■ **What to do**: Would you print the records below word for word, without the pictures?

#### Records shown ####

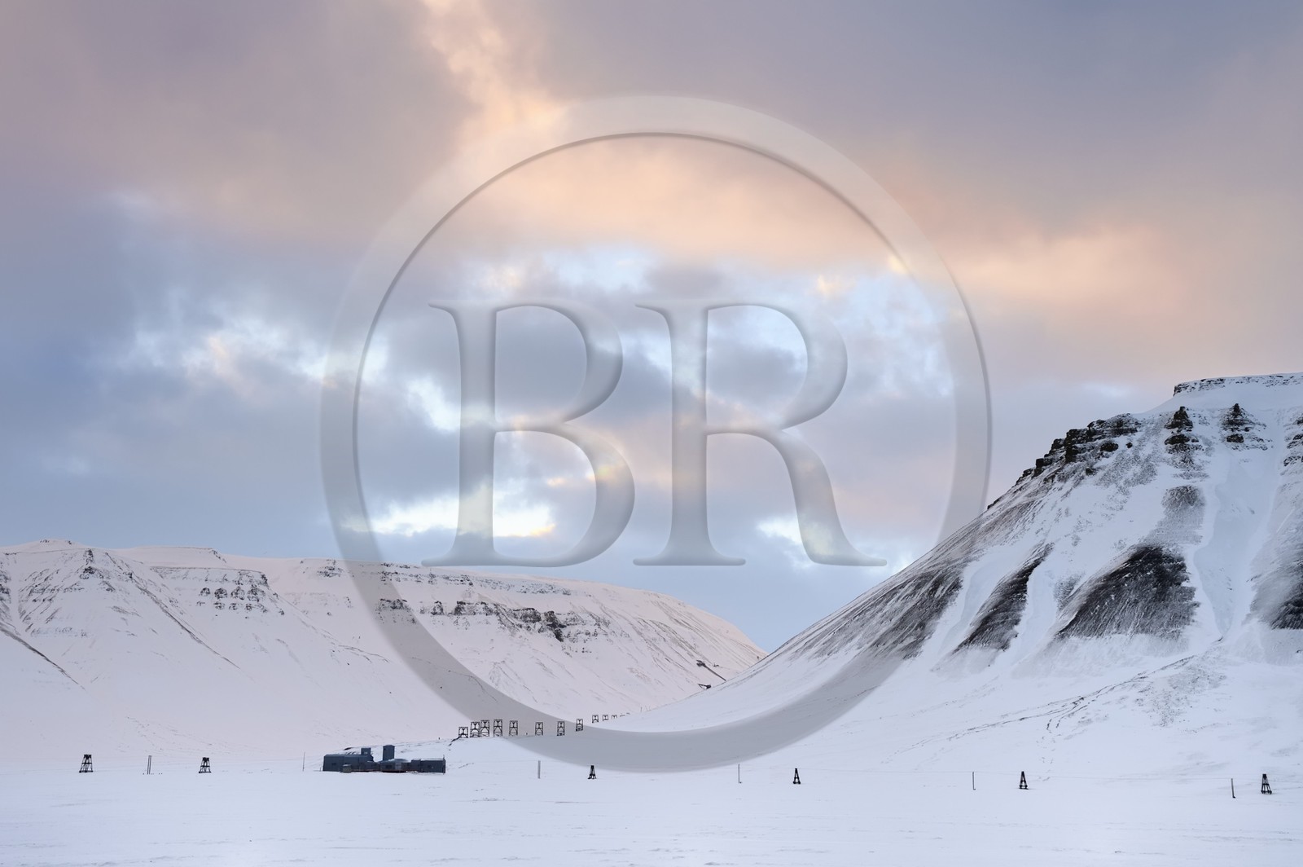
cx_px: 652
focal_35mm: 46
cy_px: 434
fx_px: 1664
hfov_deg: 42.8
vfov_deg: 29.2
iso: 400
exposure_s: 1/200
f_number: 8
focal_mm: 46
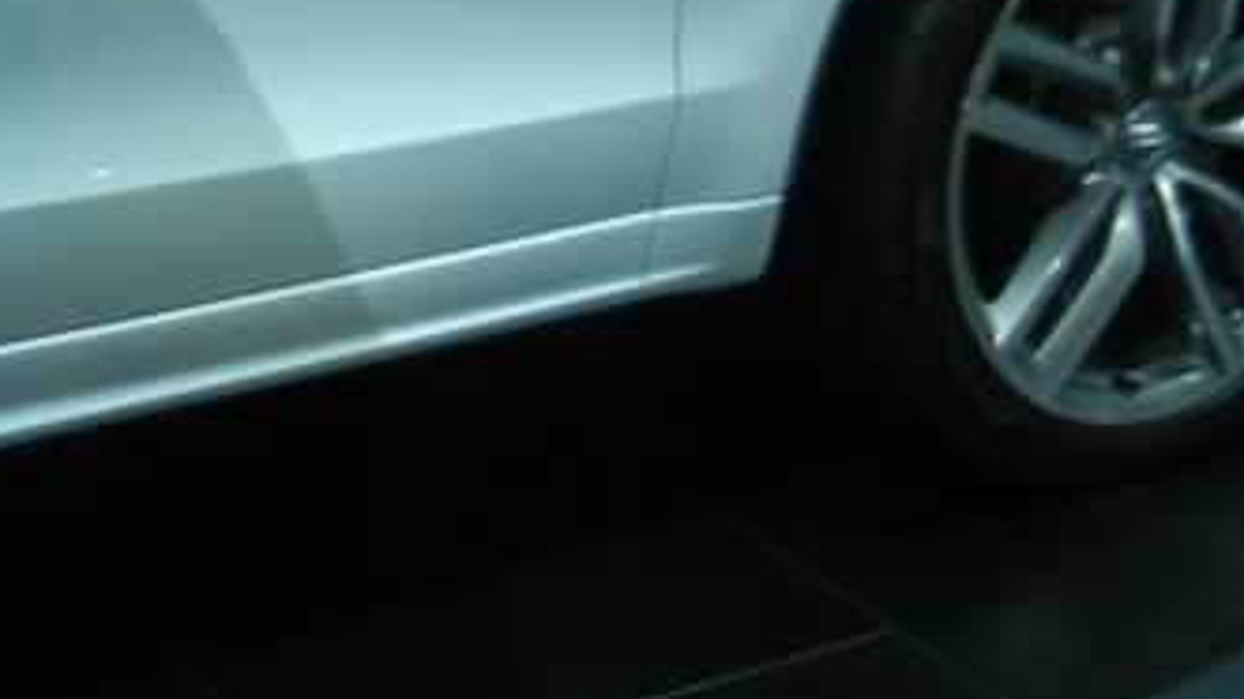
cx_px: 38
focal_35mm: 101
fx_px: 3331
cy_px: -177
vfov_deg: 11.7
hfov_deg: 20.6
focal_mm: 5.4
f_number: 3.5
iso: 175
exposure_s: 1/52.3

####

■ **Output of the exercise**:
cx_px: 652
focal_35mm: 46
cy_px: 434
fx_px: 1664
hfov_deg: 42.8
vfov_deg: 29.2
iso: 400
exposure_s: 1/200
f_number: 8
focal_mm: 46
cx_px: 38
focal_35mm: 101
fx_px: 3331
cy_px: -177
vfov_deg: 11.7
hfov_deg: 20.6
focal_mm: 5.4
f_number: 3.5
iso: 175
exposure_s: 1/52.3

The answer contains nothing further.